- **Material for this task**:
↓↓↓

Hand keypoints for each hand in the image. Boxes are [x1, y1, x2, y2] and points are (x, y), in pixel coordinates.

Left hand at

↑↑↑
↓↓↓

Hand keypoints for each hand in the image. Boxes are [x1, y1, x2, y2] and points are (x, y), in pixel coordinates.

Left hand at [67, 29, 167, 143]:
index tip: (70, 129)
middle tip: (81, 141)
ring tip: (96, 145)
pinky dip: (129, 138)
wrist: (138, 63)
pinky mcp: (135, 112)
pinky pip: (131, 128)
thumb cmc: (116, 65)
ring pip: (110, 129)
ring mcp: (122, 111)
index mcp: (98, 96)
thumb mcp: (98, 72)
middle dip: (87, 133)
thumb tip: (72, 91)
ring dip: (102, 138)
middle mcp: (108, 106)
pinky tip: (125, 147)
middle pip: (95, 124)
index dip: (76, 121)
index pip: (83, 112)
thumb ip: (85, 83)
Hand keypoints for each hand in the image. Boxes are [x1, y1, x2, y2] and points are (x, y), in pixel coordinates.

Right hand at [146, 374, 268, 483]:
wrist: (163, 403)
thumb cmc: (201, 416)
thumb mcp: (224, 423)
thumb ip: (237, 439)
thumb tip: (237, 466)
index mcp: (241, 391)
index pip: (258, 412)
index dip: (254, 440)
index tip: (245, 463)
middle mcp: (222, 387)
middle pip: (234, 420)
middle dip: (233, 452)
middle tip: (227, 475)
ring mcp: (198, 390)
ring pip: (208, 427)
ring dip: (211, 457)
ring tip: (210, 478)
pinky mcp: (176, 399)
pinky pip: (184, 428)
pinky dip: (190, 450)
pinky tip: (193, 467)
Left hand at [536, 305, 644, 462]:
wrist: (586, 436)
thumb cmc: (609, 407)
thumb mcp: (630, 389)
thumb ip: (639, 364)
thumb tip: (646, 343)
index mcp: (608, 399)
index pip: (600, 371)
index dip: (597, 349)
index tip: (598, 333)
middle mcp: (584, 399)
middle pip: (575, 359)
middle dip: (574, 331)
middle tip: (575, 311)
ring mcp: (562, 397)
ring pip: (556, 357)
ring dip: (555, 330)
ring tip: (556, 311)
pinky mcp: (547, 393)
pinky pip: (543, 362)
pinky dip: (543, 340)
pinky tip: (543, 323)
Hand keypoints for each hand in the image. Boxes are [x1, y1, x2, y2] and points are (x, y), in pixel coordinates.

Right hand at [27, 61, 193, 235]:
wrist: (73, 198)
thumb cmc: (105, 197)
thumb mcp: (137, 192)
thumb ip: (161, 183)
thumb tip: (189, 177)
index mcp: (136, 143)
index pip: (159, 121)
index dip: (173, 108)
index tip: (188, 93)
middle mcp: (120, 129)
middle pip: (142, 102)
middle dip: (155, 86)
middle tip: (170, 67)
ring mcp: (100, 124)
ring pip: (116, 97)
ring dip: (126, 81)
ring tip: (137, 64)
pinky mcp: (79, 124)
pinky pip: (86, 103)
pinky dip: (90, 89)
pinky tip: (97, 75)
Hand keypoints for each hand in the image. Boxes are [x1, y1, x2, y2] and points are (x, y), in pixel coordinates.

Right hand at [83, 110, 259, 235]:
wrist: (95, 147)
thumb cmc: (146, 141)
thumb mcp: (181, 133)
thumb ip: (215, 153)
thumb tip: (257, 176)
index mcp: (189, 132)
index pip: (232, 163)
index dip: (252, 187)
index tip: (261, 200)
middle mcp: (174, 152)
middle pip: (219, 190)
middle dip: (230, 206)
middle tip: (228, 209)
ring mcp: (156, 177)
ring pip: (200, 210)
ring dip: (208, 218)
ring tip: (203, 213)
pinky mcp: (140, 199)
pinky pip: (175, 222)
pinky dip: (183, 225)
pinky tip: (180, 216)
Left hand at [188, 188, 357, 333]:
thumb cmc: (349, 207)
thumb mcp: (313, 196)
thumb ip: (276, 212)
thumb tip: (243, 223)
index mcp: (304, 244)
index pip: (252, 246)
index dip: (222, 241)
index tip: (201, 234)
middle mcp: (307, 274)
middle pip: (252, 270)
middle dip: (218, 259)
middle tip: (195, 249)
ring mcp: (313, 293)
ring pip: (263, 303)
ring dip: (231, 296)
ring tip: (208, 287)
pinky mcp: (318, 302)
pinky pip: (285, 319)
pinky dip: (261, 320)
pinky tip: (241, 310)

↑↑↑
↓↓↓

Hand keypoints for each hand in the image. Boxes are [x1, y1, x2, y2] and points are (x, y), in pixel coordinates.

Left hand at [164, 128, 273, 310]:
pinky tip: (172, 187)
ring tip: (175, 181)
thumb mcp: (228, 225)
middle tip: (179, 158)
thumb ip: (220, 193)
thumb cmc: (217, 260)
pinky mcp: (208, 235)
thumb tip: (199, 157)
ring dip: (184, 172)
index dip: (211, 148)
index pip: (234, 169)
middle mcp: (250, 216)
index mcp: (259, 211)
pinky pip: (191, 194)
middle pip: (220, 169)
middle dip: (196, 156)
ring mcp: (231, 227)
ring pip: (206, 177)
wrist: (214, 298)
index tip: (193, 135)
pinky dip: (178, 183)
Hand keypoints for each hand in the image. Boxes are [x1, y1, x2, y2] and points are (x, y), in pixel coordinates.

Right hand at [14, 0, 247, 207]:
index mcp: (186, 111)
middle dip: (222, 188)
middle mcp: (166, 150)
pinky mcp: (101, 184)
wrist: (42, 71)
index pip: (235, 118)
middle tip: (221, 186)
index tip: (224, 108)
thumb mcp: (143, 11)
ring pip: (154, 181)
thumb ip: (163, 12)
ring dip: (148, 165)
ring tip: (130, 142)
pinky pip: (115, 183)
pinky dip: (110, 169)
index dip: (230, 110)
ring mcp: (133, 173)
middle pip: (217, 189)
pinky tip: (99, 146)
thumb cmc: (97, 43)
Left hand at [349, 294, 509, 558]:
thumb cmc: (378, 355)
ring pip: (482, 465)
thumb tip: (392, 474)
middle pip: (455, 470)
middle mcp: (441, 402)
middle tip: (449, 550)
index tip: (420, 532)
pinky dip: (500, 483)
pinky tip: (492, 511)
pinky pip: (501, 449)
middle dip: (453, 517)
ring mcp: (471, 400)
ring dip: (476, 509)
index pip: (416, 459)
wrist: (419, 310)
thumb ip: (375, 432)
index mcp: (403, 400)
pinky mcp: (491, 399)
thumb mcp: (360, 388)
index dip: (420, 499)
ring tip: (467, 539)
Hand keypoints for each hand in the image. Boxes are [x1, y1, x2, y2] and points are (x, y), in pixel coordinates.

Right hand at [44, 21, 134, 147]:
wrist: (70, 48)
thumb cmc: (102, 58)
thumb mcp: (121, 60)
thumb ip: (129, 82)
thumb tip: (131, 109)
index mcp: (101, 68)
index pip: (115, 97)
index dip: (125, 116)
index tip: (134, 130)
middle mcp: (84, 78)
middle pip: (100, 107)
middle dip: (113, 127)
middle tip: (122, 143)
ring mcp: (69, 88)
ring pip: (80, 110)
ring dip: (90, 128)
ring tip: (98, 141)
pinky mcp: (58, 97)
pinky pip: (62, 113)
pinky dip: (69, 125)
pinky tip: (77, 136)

↑↑↑

- **To do**: Gather each line in the data that holds the string "Left".

- **Solution**:
Left hand at
Left hand at [67, 29, 167, 143]:
Left hand at [536, 305, 644, 462]:
Left hand at [188, 188, 357, 333]:
Left hand at [164, 128, 273, 310]:
Left hand at [349, 294, 509, 558]:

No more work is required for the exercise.